RECORDS SUPPLIED: Begin

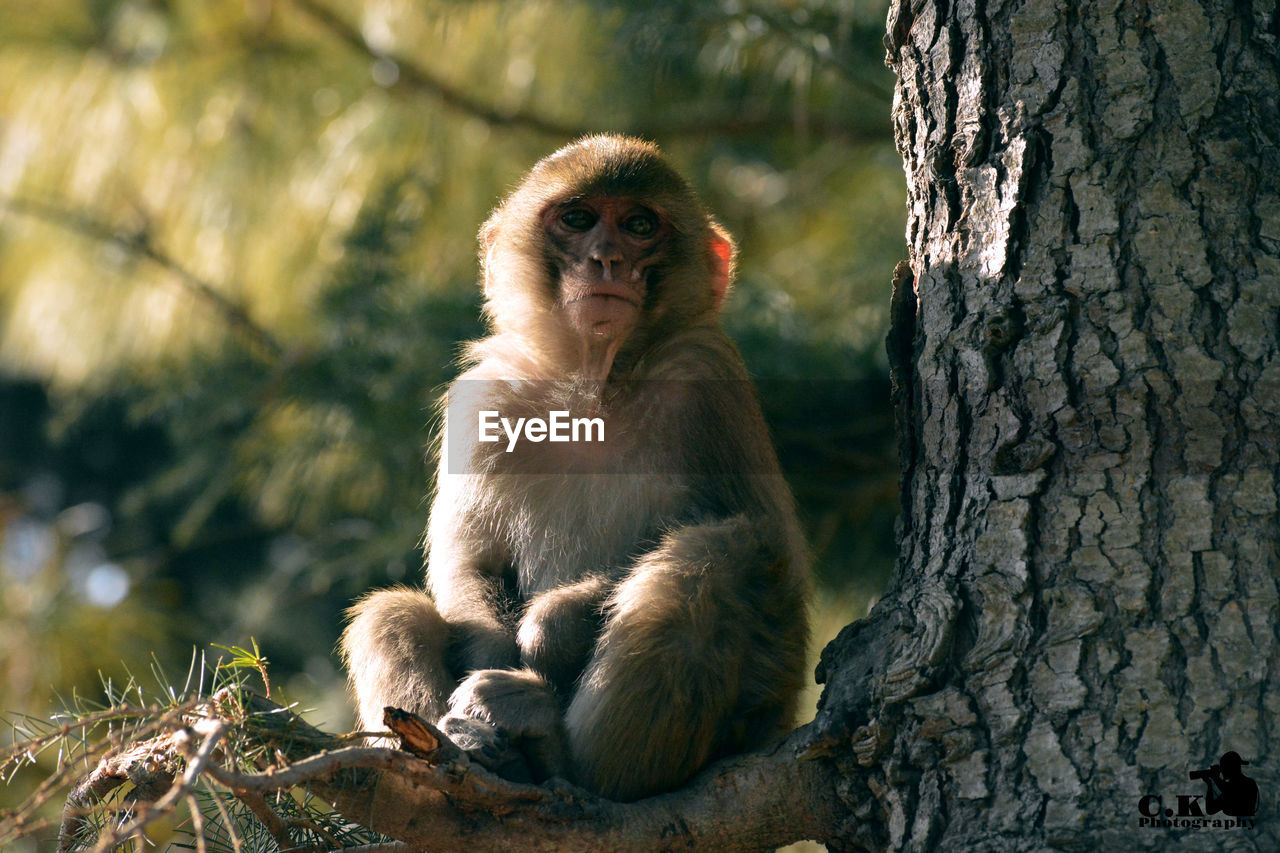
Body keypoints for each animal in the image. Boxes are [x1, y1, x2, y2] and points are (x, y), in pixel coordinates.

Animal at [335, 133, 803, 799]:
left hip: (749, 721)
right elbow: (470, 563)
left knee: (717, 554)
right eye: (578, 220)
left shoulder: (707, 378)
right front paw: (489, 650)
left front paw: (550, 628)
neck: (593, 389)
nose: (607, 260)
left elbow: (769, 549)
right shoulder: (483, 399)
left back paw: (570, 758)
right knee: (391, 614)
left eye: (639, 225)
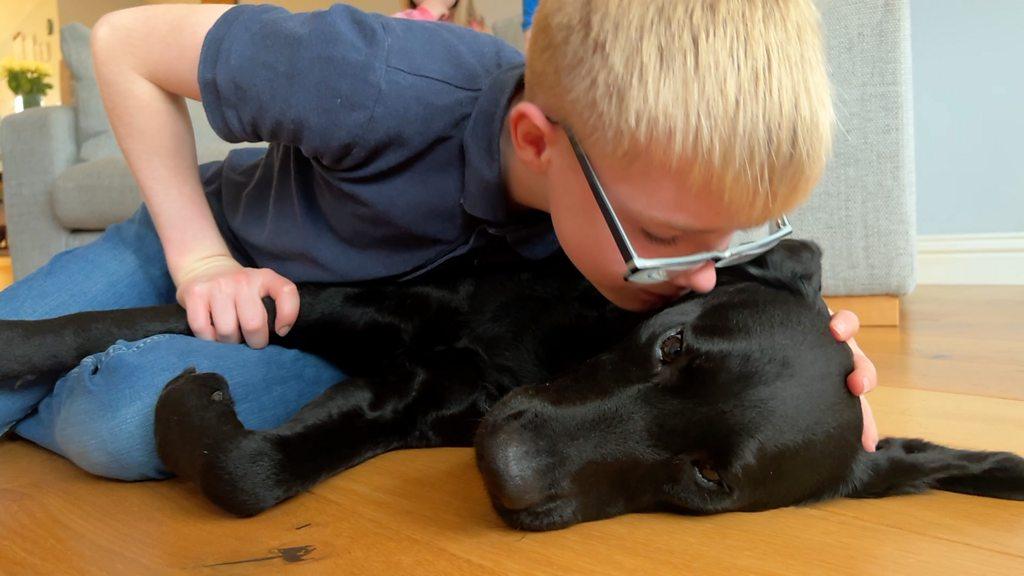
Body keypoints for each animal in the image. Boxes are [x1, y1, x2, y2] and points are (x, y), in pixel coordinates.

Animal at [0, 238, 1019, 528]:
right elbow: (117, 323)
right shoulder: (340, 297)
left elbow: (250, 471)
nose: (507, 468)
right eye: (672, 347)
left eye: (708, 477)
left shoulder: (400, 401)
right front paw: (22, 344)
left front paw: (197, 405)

RECORDS SUPPLIED: End

_WORK ORDER_. Would you copy, unchanged, the stretch of the records above that begins at the line containing "right elbow: (470, 563)" and ends at the line containing "right knee: (391, 614)", and only that?

_TASK RESULT_.
right elbow: (470, 563)
left knee: (717, 554)
right eye: (578, 220)
left shoulder: (707, 378)
right front paw: (489, 650)
left front paw: (550, 628)
neck: (593, 389)
nose: (607, 260)
left elbow: (769, 549)
right shoulder: (483, 399)
left back paw: (570, 758)
right knee: (391, 614)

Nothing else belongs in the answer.